When I started dzVents two years ago I wanted exactly that: have the advantage of one commandArray-manipulator (the main script) but still have the possibility to work modular as I (and many others) believe that's a better way of writing code for obvious reasons. So I came up with a very simple approach. Each event script (a self-contained piece of code dealing with a particular event, basically a Lua module returning a table) has a generic set of rules that determines if the script has to be executed
or not. So when Domoticz fires an event, it calls dzVents.lua and that script determines which of your rules defined in your script modules matches with the event. That's it. That's basically all the preprocessing that happens when an event is fired. So, with a non-dzVents approach and working with one giant file, you have the same preprocessing as you still have to determine which piece of code you have to execute given the current event. The only difference I guess is that dzVents has defined a generic declarative way of creating rules (the on-section) that read more like sentences. But it does allow you to create very small pieces of scripts. Modular.
But then, whenever it is decided that your script is executed based on the trigger rules, the true power of dzVents kicks in. It encapsulates almost your entire Domoticz state in a clear and logic object structure (again: still plain old Lua, no magic there) and it does that by providing your script with a
domoticz object (parameter) combined with the actual object that caused the event to happen in the first place. The domoticz object has lots of handy methods and access to all your collections (devices, scenes, groups etc). All objects in these collections (artifacts in your Domoticz system) have a simple well documented interface to interact with them: attributes and methods that are relevant for the specific kind of object. dzVents has knowledge about most of the different hardware types out there and extends each device with the appropriate extensions based on so called device adapaters. Highly modular and extensible.
But all this is done in a
lazy way. It only creates the objects when you need it. If you don't touch a certain temperature device in your code, that device isn't created by dzVents. No processing is done until you wake it up. All this to make sure it doesn't eat unnecessary cpu cycles. (That's why getting a specific device is a function: myTempDevice = domoticz.devices('myTemperatureDevice')).

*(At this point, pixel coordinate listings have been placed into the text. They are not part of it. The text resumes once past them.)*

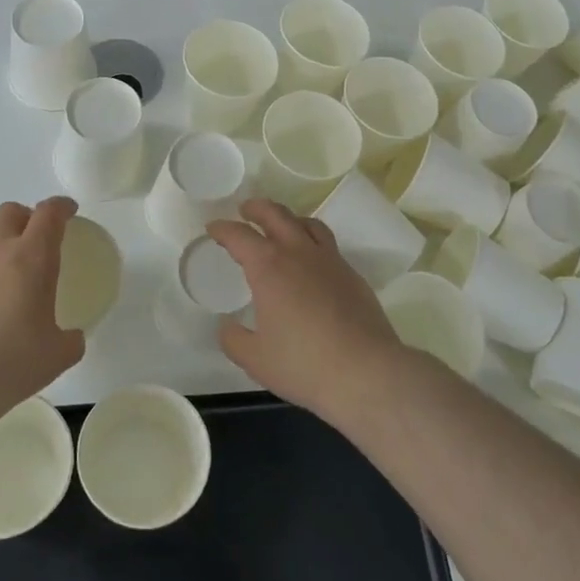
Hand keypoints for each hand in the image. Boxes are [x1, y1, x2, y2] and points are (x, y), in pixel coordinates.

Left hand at [0, 197, 85, 408]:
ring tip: (2, 270)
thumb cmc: (12, 361)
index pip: (49, 214)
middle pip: (10, 212)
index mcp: (32, 258)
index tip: (69, 211)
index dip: (61, 207)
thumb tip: (72, 338)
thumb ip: (70, 340)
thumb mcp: (57, 355)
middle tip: (35, 237)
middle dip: (25, 216)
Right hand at [208, 199, 411, 422]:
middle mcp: (299, 253)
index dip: (223, 229)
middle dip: (257, 208)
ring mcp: (330, 261)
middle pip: (276, 215)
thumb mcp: (255, 359)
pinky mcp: (352, 275)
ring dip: (289, 218)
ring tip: (282, 226)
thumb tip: (228, 327)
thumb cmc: (303, 364)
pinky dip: (312, 242)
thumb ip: (234, 339)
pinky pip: (328, 246)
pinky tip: (311, 263)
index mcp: (269, 267)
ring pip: (308, 224)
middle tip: (246, 209)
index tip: (213, 228)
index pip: (240, 236)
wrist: (366, 372)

So, as far as performance it is all optimized but surely it is slower than without dzVents and just one Lua script with a couple of lines of code. But not much. I have a couple of PIR scripts running on my Pi3 system that respond within less than 200ms from the moment the event occurs. And to me that's all that matters. I always said that if it passes the PIR-test then it's good enough. (More often than not my zwave network is slower when it tries to switch on the light but that's another story).
So to summarize, dzVents is a light-weight framework but, language-wise,
just Lua without any magic. It takes an approach that is enough to be both efficient (only execute what has to be executed when you stick to a few simple rules) and powerful as it takes away the need a lot of unnecessary coding.
And to be honest (and I'll try to be modest

), I don't think there are many other domotica systems out there that have such a rich and powerful event scripting system as Domoticz has in combi with dzVents and Lua. And I haven't even talked about what dzVents 2.4 will have (ok.. a hint (among others): easy to use event-based
asynchronous http requests
and post-processing (in your Lua scripts) with just a few lines of code.)